Was reizt einen Violinisten daran, ausgerechnet ein Programm über Niccolò Paganini zu machen? Für jemanden, der wie Florian Mayer Geige studiert hat, sei Paganini ein Meilenstein und stehe für höchste technische Ansprüche. Paganini hatte zu seiner Zeit mit einer Kunstfertigkeit gespielt, die bis dato niemand beherrschte. Das war für das Publikum schwer fassbar und den Leuten unheimlich, daher auch der Name „Teufelsgeiger“.
Je länger ihn jedoch das Werk Paganinis begleitete, desto mehr wollte er herausfinden, was der Mensch Paganini damals wirklich gewollt hat. Schließlich sei er ja so etwas wie der erste Popstar der Musik gewesen (Nein, wir denken jetzt nicht an David Garrett). „Als Student bedeutete Paganini für mich vor allem eine sportliche Herausforderung, die technischen Ansprüche zu meistern, die Virtuosität zu beherrschen.“ Mit der Zeit interessierte ihn jedoch auch immer mehr die Frage, was es heißt, sich mit all seinen Nebenwirkungen und Konsequenzen zu vermarkten. Der Widerspruch, der entsteht, sobald man ein bestimmtes Image für Öffentlichkeit und Publikum von sich geschaffen hat, ohne gleichzeitig in einer Schublade feststecken zu wollen.

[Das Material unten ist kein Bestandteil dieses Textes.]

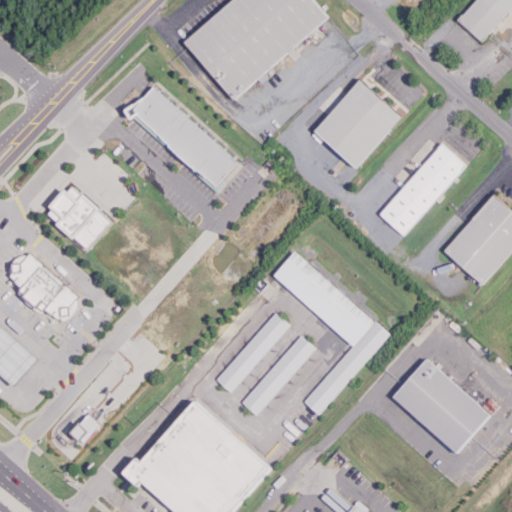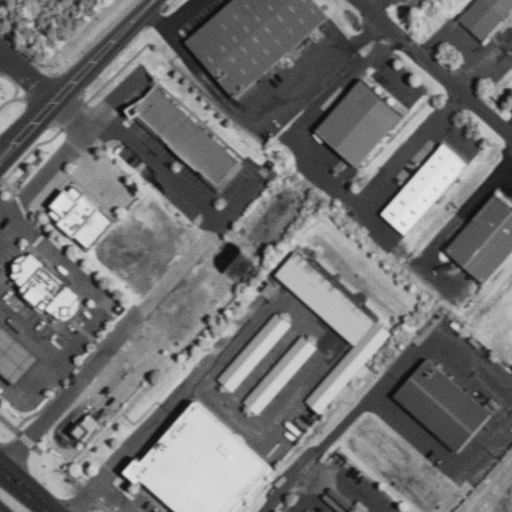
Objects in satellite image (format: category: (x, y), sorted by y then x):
road: (374, 5)
building: (486, 15)
building: (481, 16)
road: (453, 29)
building: (258, 37)
building: (248, 38)
road: (499, 50)
road: (86, 64)
road: (28, 67)
road: (435, 68)
road: (473, 76)
road: (255, 121)
building: (354, 122)
building: (361, 122)
road: (10, 136)
building: (185, 137)
road: (63, 148)
road: (15, 151)
road: (509, 172)
road: (323, 176)
building: (420, 188)
building: (426, 188)
road: (5, 213)
building: (73, 214)
building: (84, 215)
road: (204, 234)
building: (481, 238)
building: (486, 239)
road: (436, 241)
building: (45, 284)
building: (39, 286)
road: (1, 299)
building: (334, 323)
building: (329, 324)
road: (70, 340)
building: (250, 351)
building: (255, 351)
building: (15, 355)
building: (11, 358)
building: (276, 374)
building: (280, 374)
road: (27, 384)
road: (375, 396)
road: (174, 399)
building: (437, 404)
building: (444, 405)
building: (82, 426)
building: (91, 428)
building: (193, 465)
building: (202, 466)
road: (307, 477)
road: (350, 483)
road: (282, 490)
road: (20, 493)
road: (119, 497)
road: (303, 499)
building: (350, 508)
building: (358, 509)
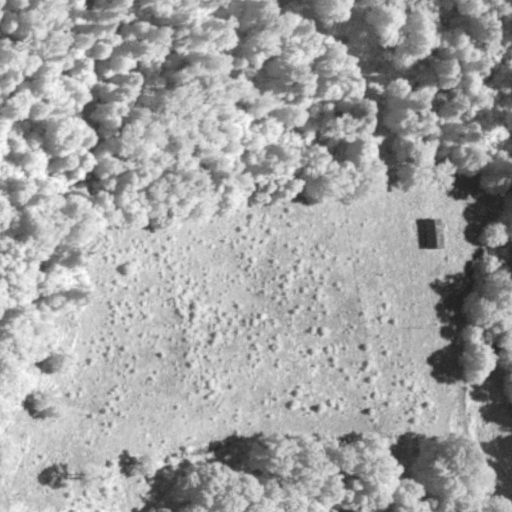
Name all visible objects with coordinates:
building: (432, 231)
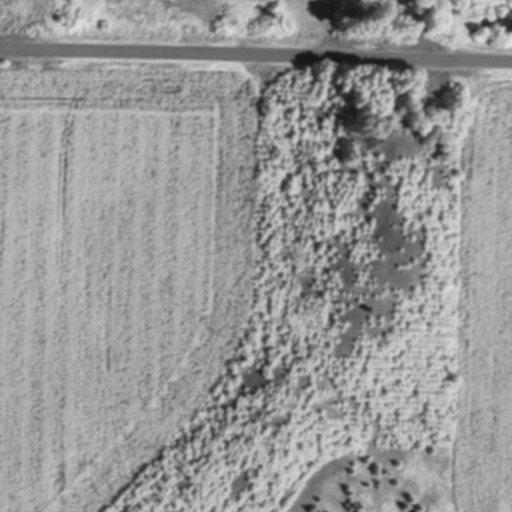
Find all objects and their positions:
road: (256, 55)
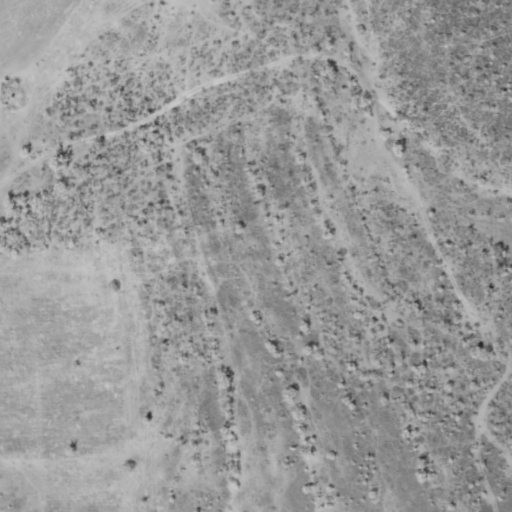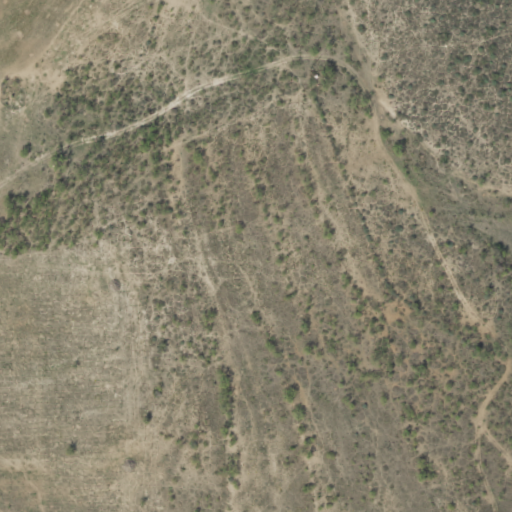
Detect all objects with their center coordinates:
road: (145, 180)
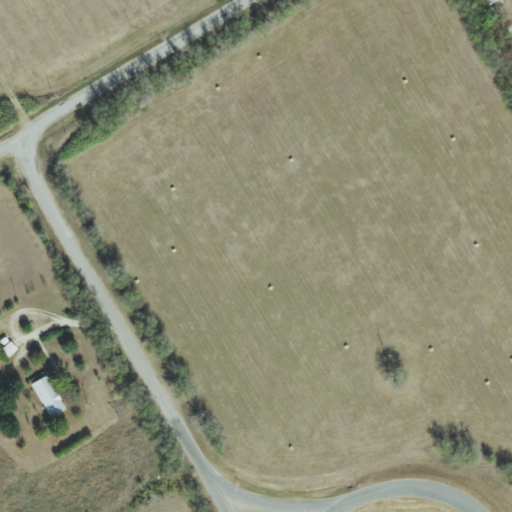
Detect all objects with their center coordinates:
building: (487, 2)
road: (123, 74)
road: (119, 325)
building: (48, 395)
road: (413, 490)
road: (272, 504)
road: (339, 506)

"Grenzgänger zwischen Stil und Genres"Schubladen aber sind genau die, in die Florian Mayer nicht gesteckt werden möchte. Dazu ist er viel zu neugierig. Die hierzulande immer noch gerne gezogenen Gräben zwischen E- und U-Musik fordern ihn sogar heraus: Ob Swing, Hip-Hop, Jazz, Weltmusik oder freie Improvisation, Florian Mayer fiedelt gerne auf vielen Hochzeiten. Dabei reizen ihn besonders das Unkonventionelle und Unbekannte, aber vor allem will er sich die Freiheit nehmen, Musik zu machen, die bezaubert. Mit 13 Jahren wurde Florian Mayer in die Spezialschule der Hochschule für Musik „Carl Maria von Weber“ Dresden aufgenommen, um schließlich bis zur Meisterklasse an der Dresdner Musikhochschule zu studieren. Vor diesem Hintergrund liegt es nahe, dass der klassische Vortrag die Grundlage bildet. Was ihn aber überhaupt nicht davon abhält, mit der Violine einen rappenden Sido zu begleiten oder als Mitglied der Dresdner Sinfoniker gemeinsam ein Projekt mit den Pet Shop Boys auf die Bühne zu bringen. Aber hat er nicht vielleicht doch insgeheim ein Lieblingsgenre, in dem er sich besonders zu Hause fühlt? „Nein. Der Ursprung ist meine Geige. Was immer ich mit der Geige machen kann, interessiert mich.“ Zurück zum Popstar des 19. Jahrhunderts. Inzwischen sind ja ein paar Jahre ins Land gegangen: Ist Niccolò Paganini heute überhaupt noch zeitgemäß? Und jetzt müssen wir doch kurz über David Garrett sprechen. Das Positive an David Garrett sei ja, dass er das Violinspiel wieder populär gemacht habe. Das hatte Paganini damals auch geschafft und dabei musikalische Höchstansprüche formuliert. Und in diesem Anspruch treffen sich die beiden Solo-Violinisten von damals und heute wieder. So wie sie sich auch in dem ständigen Widerspruch zwischen dem Getriebensein, auf der Suche nach Neuem und Anerkennung und der Sehnsucht nach Ruhe wiederfinden. Genau das möchte Florian Mayer seinem Publikum näherbringen. Die Besucherinnen und Besucher erwartet kein klassisches Konzert. Florian Mayer erzählt Geschichten von „seinem“ Paganini, während er virtuos seine Stücke interpretiert und inszeniert. Und dabei erzählt er auch ein bisschen über sich selbst, über das, was ihn antreibt. Das sind das Leben und die Leidenschaft, Dinge zu tun, zu denen man sich berufen fühlt: emphatisch-emphatisch und leidenschaftlich für sich, für die Kompositionen und natürlich für das Publikum.
6. August 2017, 11:30 – 13 Uhr, Florian Maye „Mein Paganini“Â Schliwas Weinkulturhaus, Alt-Köpenick 12, 12555 Berlin
Die noch junge Veranstaltungsreihe „Après Church“ des KunstHofKöpenick e.V. lädt ihre Gäste ein, bei einem Glas Wein und frisch zubereiteten Speisen Kunst und Kultur zu genießen. Der Eintritt ist frei. Über einen Kulturbeitrag nach Gefallen freuen sich Künstler und Verein.